The hospital is also looking into using machine learning to determine if certain patients are good candidates for a specific type of surgery.
“Through 20 years of research and multiple randomized control trials where you isolate all of the variables except for one and follow that variable out over to time to see does this have an impact or does it not, we still know that we’re not very good at choosing who’s going to have a good outcome, or discerning is a better word, who’s going to have a good outcome and who is not,” said the Cleveland Clinic’s Dr. Timothy Crone.
At Johns Hopkins, Desai says, work is being done with The Human Diagnosis Project to determine how physicians make decisions and treat patients. The project, according to its website is, “a worldwide effort, created with and led by the global medical community, to build an open intelligence system that maps the steps to help any patient.”

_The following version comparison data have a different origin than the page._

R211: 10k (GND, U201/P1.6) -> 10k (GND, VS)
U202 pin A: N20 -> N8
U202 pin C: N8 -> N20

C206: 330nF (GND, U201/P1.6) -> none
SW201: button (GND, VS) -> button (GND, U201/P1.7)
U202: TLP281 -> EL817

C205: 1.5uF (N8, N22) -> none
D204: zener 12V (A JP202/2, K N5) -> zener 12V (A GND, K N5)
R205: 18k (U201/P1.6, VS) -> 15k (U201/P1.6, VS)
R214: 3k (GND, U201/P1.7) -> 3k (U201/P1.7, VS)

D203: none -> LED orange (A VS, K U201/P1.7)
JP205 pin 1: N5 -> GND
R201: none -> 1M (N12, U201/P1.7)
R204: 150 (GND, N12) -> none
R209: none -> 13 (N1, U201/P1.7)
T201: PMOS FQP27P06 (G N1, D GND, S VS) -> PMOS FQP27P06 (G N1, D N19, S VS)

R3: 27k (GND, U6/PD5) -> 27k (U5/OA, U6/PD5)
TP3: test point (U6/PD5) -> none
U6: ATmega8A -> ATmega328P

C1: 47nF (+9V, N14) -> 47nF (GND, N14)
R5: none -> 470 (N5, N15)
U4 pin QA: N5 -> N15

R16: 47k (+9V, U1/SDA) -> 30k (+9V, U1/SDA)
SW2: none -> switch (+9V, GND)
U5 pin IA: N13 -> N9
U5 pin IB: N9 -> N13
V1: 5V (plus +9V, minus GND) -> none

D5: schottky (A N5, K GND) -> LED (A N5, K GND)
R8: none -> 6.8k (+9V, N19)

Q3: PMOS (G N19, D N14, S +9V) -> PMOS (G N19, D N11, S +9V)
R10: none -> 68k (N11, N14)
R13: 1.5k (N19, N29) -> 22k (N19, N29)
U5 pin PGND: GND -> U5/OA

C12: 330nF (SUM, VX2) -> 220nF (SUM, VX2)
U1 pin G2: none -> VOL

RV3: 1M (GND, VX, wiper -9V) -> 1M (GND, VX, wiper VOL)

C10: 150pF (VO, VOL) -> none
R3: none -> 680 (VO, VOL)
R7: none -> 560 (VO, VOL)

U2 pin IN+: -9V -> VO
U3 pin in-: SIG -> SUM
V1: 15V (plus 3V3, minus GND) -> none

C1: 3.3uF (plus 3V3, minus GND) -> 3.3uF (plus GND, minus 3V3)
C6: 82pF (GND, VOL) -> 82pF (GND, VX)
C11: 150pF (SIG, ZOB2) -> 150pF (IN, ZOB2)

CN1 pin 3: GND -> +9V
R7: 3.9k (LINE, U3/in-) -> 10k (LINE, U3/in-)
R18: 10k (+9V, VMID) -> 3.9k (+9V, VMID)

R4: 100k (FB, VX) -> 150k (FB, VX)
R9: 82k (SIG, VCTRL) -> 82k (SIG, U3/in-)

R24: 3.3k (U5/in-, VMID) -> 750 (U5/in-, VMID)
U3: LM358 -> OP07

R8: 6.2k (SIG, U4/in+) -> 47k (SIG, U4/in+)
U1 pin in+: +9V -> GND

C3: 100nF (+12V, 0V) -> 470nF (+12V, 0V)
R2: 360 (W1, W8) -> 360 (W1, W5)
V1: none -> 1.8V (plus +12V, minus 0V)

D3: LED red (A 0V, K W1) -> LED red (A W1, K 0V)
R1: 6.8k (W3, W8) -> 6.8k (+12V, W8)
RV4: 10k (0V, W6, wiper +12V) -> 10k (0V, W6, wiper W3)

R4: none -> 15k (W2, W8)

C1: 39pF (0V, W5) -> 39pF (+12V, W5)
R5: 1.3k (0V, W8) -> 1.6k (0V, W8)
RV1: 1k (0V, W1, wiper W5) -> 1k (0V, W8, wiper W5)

“What we’re working on now is trying to understand how physicians make decisions in today’s environment with all of the data they have,” Desai explained. “We try to sit with people who are considered master clinicians and actually talk through and try to learn how they solve cases.”
Ultimately, such a project could give doctors around the world a better understanding of how to successfully treat patients with any kind of ailment.
An artificial doctor?
Despite what research has shown, it’s important to note that doctors aren’t actively using AI or machine learning to diagnose patients in the real world. Instead, they’re testing to see how well the technology can be used in the future to inform doctors’ decisions. In other words, don’t go into your local doctor’s office asking for a machine to diagnose your runny nose.
“I think there is a ton of potential; I think there’s still a long way to go,” Donovan said. “I think there is a lot of hype. You know the idea that you can use AI to cure cancer today is really overblown. But to improve how we’re doing our work is huge.”
When the technology is fully fleshed out, though, will we say goodbye to our flesh-and-blood physicians? According to Knowles, that scenario is highly unlikely.
On a practical level, these algorithms are designed with a single goal in mind: identifying a condition or treatment method for one very specific issue. They don’t have the level of institutional knowledge a real-life doctor has amassed through years of study and training.
And on a more human level, there’s the ability for doctors to discuss problems and empathize with their patients.
“There is much more to medicine than diagnosing radiological images. It’s really the doctor patient relationship, or the provider patient relationship,” he said. “It’s more about, you know, values and understanding what people want and need, and emotional connection and things, and I don’t think that computers are going to take the spot of us.”
AI will certainly become a part of our lives in the future, similar to how computers are now a major part of our lives — but don’t expect it to replace your family physician anytime soon.
Correction: A quotation from Dr. Timothy Crone was incorrectly attributed to Chris Donovan. The error has been corrected.